== THE PROBLEM ==
Set down the data below in full and exactly, minus the pictures.

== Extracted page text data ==
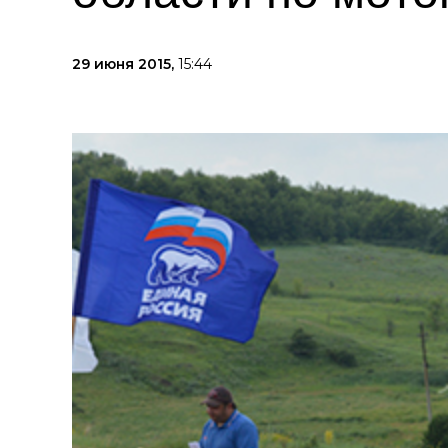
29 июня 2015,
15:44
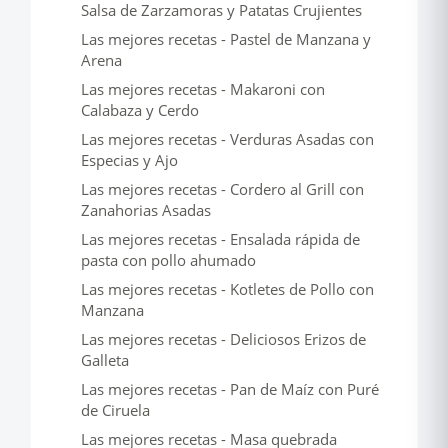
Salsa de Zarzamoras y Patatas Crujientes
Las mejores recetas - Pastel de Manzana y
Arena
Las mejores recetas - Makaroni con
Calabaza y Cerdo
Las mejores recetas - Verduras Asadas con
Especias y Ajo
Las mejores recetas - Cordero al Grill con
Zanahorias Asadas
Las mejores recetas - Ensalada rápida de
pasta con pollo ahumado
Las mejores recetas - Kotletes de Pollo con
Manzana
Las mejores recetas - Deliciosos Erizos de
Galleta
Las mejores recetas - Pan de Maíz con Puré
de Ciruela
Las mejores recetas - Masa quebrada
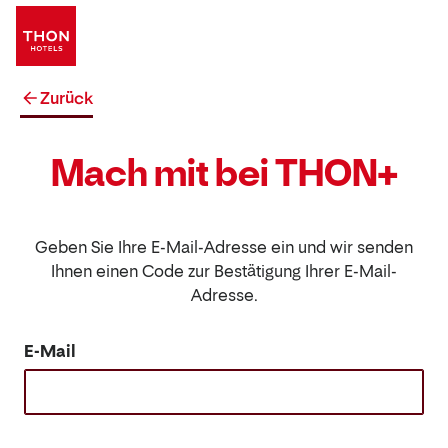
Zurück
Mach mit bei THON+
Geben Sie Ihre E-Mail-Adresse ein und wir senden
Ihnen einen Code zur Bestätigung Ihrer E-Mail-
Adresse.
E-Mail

== TASK ANSWER ==
29 июня 2015,
15:44
Salsa de Zarzamoras y Patatas Crujientes
Las mejores recetas - Pastel de Manzana y
Arena
Las mejores recetas - Makaroni con
Calabaza y Cerdo
Las mejores recetas - Verduras Asadas con
Especias y Ajo
Las mejores recetas - Cordero al Grill con
Zanahorias Asadas
Las mejores recetas - Ensalada rápida de
pasta con pollo ahumado
Las mejores recetas - Kotletes de Pollo con
Manzana
Las mejores recetas - Deliciosos Erizos de
Galleta
Las mejores recetas - Pan de Maíz con Puré
de Ciruela
Las mejores recetas - Masa quebrada
Zurück
Mach mit bei THON+
Geben Sie Ihre E-Mail-Adresse ein und wir senden
Ihnen einen Code zur Bestätigung Ihrer E-Mail-
Adresse.
E-Mail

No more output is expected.